Он побрел к школе. Молодые туристы уже покинули стоянку, от них осталось темное пятно залитого водой костра, обгорелая коряга да примятая трава там, где стояли палатки. Плывут по озеру загорелые ребята и среди них девочка, так серьезно и наивно расспрашивавшая его об охоте и утках; где-то недалеко отсюда продолжает свою жизнь посланница поповской свадьбы с чудными зелеными глазами, и гад-позорник в мешковатых штанах, и все другие люди, чье новое существование уже стало частицей его жизни и долга…

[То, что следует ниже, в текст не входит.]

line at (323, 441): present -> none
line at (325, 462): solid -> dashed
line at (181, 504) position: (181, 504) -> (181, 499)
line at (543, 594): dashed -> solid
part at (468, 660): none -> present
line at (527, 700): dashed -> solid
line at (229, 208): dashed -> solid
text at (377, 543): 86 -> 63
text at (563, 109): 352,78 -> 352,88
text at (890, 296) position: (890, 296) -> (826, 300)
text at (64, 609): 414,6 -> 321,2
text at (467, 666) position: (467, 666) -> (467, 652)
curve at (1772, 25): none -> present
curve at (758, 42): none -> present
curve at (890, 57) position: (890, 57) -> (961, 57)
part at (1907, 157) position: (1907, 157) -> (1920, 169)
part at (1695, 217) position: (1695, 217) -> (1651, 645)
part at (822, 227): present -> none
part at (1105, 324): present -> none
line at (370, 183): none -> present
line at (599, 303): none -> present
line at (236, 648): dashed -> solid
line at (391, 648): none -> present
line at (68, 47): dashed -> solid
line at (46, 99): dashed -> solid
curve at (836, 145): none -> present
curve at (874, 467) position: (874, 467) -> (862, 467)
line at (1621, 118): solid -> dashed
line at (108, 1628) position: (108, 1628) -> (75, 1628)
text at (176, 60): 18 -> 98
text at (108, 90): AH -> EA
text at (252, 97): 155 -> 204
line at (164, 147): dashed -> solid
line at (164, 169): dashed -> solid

Не заходя в комнату, он стал искать на крыльце гнутый гвоздь, чтобы выпотрошить широконосого, когда из-за приоткрытой двери услышал слова, сказанные Михаилом Афанасьевичем:
— Да что вы! Ему и полгода не протянуть!
Эта фраза прозвучала как бы дважды. Произнесенная негромким, сочувственным голосом, она так же тихо коснулась слуха Чугуева, и обреченность неведомого человека не могла его затронуть. Затем была маленькая пауза, куда упал голос Обросова: «Теперь все понятно… Жаль человека». И эта фраза вспыхнула, взорвалась у него внутри. Да ведь это же о нем, о ком же еще мог говорить Афанасьевич!. Ноги ослабли, он выронил утку и опустился на ступеньку крыльца.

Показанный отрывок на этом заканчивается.